Extracted page text data
★ ★ ★ ★ ★
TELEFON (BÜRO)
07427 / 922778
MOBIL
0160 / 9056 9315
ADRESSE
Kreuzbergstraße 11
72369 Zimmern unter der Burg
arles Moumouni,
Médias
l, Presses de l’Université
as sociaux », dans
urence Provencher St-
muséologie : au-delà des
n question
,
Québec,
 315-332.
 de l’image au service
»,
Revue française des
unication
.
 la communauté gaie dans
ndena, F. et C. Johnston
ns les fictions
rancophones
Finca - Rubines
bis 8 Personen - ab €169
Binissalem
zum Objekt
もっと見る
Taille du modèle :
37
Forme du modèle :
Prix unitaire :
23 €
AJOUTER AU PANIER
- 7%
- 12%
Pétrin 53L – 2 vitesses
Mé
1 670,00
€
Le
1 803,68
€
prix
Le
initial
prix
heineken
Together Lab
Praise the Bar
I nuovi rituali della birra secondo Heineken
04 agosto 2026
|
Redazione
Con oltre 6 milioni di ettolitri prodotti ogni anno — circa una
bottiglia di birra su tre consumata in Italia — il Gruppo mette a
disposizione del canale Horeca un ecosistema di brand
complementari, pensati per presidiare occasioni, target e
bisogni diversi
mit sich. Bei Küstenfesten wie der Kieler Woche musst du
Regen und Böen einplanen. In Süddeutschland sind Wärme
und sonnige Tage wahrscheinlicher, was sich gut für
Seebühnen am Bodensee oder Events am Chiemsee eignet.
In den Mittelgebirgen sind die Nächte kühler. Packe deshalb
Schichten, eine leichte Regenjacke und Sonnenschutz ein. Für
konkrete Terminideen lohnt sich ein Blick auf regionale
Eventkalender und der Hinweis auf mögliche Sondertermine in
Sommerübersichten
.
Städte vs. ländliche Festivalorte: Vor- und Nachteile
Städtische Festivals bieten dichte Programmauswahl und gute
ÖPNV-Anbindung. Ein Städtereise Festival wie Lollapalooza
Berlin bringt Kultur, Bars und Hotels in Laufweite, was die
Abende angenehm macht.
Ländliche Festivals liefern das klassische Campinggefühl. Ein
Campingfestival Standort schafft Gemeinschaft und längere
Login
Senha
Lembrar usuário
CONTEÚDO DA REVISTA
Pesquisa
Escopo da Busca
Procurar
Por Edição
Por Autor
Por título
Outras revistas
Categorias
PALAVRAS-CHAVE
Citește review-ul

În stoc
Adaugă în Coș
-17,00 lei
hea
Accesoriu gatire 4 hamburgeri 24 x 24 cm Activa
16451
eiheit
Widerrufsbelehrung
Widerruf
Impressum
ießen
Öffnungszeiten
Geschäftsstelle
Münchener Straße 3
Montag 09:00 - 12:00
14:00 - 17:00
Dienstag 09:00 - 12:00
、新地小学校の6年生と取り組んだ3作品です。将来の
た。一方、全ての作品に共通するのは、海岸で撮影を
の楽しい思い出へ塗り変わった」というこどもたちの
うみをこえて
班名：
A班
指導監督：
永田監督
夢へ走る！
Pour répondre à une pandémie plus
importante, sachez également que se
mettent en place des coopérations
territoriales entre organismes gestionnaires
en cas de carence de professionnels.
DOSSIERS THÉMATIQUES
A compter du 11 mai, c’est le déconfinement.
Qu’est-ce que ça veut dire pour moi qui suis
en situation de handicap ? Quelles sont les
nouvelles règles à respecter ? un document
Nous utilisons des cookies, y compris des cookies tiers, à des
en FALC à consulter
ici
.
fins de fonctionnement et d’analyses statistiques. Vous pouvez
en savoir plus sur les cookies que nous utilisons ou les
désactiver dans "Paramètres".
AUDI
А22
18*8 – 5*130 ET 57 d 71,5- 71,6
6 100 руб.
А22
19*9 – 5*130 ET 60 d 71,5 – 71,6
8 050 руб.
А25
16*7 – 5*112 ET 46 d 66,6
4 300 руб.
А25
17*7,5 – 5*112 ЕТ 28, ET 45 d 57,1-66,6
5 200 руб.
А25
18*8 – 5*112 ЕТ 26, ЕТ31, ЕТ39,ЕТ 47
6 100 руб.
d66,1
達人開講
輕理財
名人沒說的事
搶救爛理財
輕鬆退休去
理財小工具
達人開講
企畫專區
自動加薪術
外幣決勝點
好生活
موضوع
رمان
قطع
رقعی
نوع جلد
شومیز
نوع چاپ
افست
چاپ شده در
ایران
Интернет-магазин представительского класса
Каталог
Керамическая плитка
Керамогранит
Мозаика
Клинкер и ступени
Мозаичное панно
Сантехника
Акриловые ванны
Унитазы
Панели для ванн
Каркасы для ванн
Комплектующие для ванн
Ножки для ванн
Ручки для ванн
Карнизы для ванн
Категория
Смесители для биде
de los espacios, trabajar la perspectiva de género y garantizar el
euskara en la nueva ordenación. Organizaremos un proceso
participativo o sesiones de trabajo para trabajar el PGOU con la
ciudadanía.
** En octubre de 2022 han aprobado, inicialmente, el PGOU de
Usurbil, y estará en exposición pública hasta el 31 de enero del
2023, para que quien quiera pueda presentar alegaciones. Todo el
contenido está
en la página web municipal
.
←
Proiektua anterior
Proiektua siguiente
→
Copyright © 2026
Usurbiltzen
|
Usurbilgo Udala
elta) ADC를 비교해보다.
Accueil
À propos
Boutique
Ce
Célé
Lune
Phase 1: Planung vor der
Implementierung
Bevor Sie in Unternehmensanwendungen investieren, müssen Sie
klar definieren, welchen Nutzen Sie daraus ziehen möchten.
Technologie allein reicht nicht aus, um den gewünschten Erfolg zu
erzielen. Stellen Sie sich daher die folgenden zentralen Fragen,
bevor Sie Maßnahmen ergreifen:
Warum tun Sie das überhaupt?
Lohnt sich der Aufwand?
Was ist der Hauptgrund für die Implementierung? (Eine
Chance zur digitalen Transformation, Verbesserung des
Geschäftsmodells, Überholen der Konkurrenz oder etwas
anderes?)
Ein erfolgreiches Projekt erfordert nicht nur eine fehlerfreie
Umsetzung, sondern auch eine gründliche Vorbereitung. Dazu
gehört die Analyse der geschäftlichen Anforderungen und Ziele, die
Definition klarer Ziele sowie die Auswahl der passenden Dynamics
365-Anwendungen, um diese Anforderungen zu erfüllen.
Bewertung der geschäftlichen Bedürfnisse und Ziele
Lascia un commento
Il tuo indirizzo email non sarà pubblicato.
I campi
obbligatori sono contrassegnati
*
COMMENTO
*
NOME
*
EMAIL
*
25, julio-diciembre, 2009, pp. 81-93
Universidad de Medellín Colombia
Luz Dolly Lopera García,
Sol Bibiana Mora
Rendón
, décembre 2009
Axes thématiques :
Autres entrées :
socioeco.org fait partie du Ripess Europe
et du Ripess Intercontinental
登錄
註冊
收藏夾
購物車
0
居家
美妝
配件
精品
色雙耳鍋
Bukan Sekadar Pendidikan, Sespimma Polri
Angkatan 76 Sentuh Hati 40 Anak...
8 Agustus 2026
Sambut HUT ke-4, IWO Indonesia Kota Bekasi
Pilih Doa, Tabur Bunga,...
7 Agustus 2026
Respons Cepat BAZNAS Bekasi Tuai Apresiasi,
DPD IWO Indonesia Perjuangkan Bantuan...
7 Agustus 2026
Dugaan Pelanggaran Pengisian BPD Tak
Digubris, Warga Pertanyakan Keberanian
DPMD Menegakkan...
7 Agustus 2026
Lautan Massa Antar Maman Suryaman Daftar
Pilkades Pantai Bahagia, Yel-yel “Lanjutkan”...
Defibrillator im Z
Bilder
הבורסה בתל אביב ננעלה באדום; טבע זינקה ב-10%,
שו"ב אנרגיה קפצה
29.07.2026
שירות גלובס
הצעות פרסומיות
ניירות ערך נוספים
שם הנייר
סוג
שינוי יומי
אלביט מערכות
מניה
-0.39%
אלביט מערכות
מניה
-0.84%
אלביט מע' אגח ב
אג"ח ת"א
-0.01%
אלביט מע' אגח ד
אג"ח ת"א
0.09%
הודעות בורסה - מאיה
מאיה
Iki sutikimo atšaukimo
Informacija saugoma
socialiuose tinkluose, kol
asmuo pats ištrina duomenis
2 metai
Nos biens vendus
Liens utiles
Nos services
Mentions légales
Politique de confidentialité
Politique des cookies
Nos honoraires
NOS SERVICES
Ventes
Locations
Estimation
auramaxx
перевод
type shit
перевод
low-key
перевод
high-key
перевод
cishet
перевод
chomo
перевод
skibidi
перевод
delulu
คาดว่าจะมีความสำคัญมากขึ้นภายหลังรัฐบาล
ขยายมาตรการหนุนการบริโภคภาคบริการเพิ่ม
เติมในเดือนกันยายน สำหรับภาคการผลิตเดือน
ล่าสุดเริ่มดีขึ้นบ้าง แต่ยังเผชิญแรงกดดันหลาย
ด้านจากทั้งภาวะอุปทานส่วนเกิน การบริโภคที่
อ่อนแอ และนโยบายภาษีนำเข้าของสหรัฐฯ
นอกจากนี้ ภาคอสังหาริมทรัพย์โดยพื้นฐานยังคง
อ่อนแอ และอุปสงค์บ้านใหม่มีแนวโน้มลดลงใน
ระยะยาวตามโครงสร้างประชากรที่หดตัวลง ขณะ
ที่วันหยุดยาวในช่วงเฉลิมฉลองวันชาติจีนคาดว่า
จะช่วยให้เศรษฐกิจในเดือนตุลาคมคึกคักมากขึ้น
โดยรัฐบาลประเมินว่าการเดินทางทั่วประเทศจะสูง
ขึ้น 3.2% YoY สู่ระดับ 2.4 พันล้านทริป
★ ★ ★ ★ ★
### TASK TO COMPLETE
From the entries above, extract only the lines running from the one containing "07427 / 922778" through the one containing "Escopo da Busca", inclusive.

### SOLVED PROBLEM
07427 / 922778
MOBIL
0160 / 9056 9315
ADRESSE
Kreuzbergstraße 11
72369 Zimmern unter der Burg
arles Moumouni,
Médias
l, Presses de l’Université
as sociaux », dans
urence Provencher St-
muséologie : au-delà des
n question
,
Québec,
 315-332.
 de l’image au service
»,
Revue française des
unication
.
 la communauté gaie dans
ndena, F. et C. Johnston
ns les fictions
rancophones
Finca - Rubines
bis 8 Personen - ab €169
Binissalem
zum Objekt
もっと見る
Taille du modèle :
37
Forme du modèle :
Prix unitaire :
23 €
AJOUTER AU PANIER
- 7%
- 12%
Pétrin 53L – 2 vitesses
Mé
1 670,00
€
Le
1 803,68
€
prix
Le
initial
prix
heineken
Together Lab
Praise the Bar
I nuovi rituali della birra secondo Heineken
04 agosto 2026
|
Redazione
Con oltre 6 milioni di ettolitri prodotti ogni anno — circa una
bottiglia di birra su tre consumata in Italia — il Gruppo mette a
disposizione del canale Horeca un ecosistema di brand
complementari, pensati per presidiare occasioni, target e
bisogni diversi
mit sich. Bei Küstenfesten wie der Kieler Woche musst du
Regen und Böen einplanen. In Süddeutschland sind Wärme
und sonnige Tage wahrscheinlicher, was sich gut für
Seebühnen am Bodensee oder Events am Chiemsee eignet.
In den Mittelgebirgen sind die Nächte kühler. Packe deshalb
Schichten, eine leichte Regenjacke und Sonnenschutz ein. Für
konkrete Terminideen lohnt sich ein Blick auf regionale
Eventkalender und der Hinweis auf mögliche Sondertermine in
Sommerübersichten
.
Städte vs. ländliche Festivalorte: Vor- und Nachteile
Städtische Festivals bieten dichte Programmauswahl und gute
ÖPNV-Anbindung. Ein Städtereise Festival wie Lollapalooza
Berlin bringt Kultur, Bars und Hotels in Laufweite, was die
Abende angenehm macht.
Ländliche Festivals liefern das klassische Campinggefühl. Ein
Campingfestival Standort schafft Gemeinschaft und längere
Login
Senha
Lembrar usuário
CONTEÚDO DA REVISTA
Pesquisa
Escopo da Busca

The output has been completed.